We also show, only not in the past few years as the boys are getting old and LAZY. They are Collies and as I tell everyone the are a cross between a dog, (albeit a great one) and a nice piece or furniture!

I think the reason you see so many issues and problems, as was said earlier this is a site of people who care and are much more likely to help as with other brands. We had a SOB (some other brand) before and had many more problems but were on our own when it came to fixing them and having someone to listen.
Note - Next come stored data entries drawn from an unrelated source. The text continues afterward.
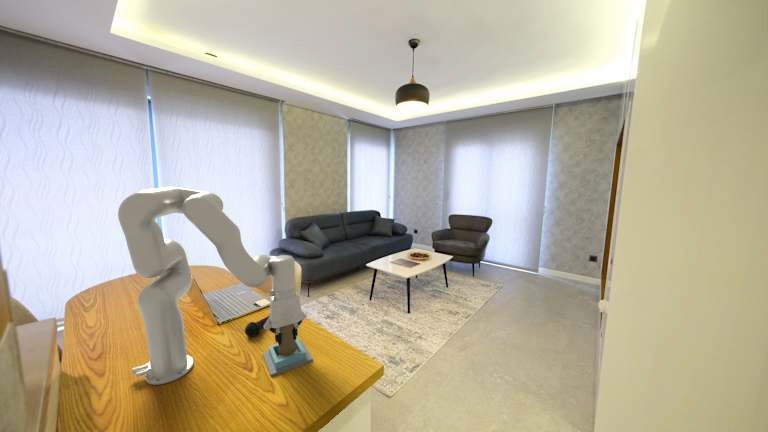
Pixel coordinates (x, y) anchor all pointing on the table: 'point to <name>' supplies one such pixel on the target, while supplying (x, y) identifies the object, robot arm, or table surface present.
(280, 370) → the socket
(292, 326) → the cork
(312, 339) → the table surface
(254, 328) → the microphone
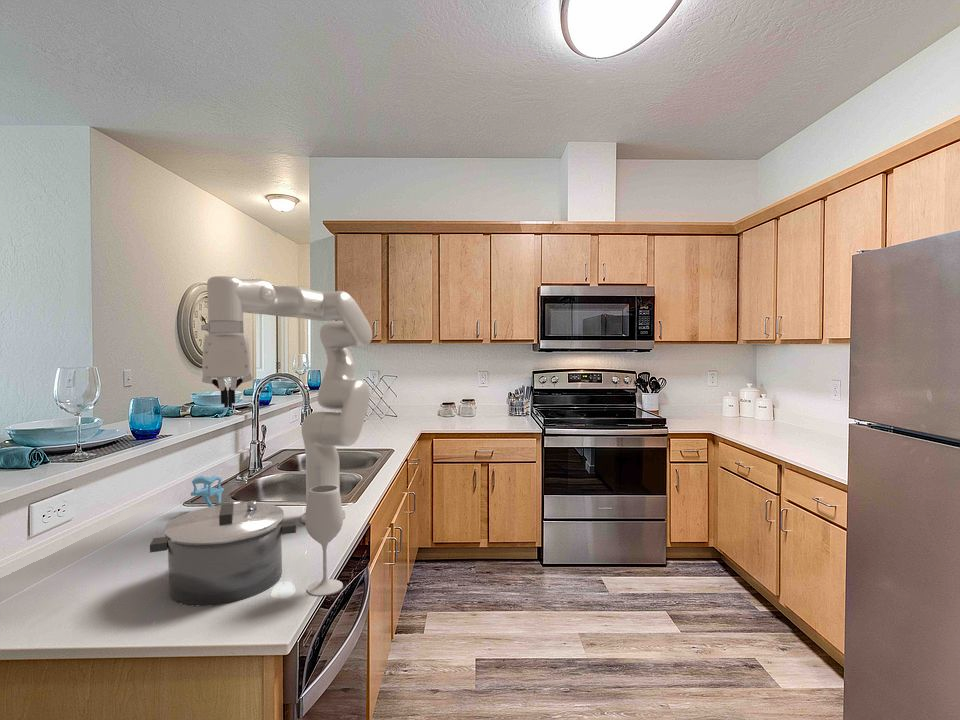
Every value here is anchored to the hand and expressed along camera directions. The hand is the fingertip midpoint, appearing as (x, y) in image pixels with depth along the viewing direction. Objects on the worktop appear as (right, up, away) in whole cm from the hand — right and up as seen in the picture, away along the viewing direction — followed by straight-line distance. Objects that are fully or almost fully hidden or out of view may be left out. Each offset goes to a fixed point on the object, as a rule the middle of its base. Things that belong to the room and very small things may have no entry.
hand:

You will love the TT when you make the trade and you will! Look deep into my eyes!!!!!!!
Quick get the Koolaid Judi!

Steve


----------



## NobleEagle (Jul 8, 2006)

showdogs said:


> Thank you all for the replies, I feel like family! I live in midwest Ohio, and switched from American Eskimos to Whippets ( shaved my grooming time to 00:00! I see pros and cons with both the Hobbi (terrible bed, but pass thru storage, and Kargoroo 23 KRS nice bed, no outside storage,enclosed underbelly, larger tanks,ducted heat/AC) what do you guys do with your lawn chairs, mats, and hook up tools? Hou do you keep debrie from the top of the slideout? Do any of you use your outside camp station that much? I looked at the Lakeside RV site thru Ebay, but better worry about selling my Hobbi before ending up with 2 TTs!
> 
> 
> 
> ...


Ok, first I have to say Ford makes the F150 and the Chevy Silverado is a 1500 (the equivalant) anyways, that would be just fine for the 23KRS. I put my chairs either in the bed of the truck or under the table which hold the television in place while in transit. The tools I put in the cabinets in the garage, the sewer hose goes in the bumper. Here is a mod I made for cleaning off the top of the slideout: Slideout Cleaner
Check out some of the other modifications I have done, some may come in handy for you even if you don't get an outback.
NobleEagle's Modifications​


----------



## Camping Fan (Dec 18, 2005)

Here's a link to a poll on owner's satisfaction with the Outback. You'll find another poll here. As you can see from both polls, the vast majority of Outback owners are very happy with their units.


----------



## 496silverado (Sep 28, 2006)

Hi, and Welcome!









As with anything,cars, trucks, and campers you have the good the bad and the ugly.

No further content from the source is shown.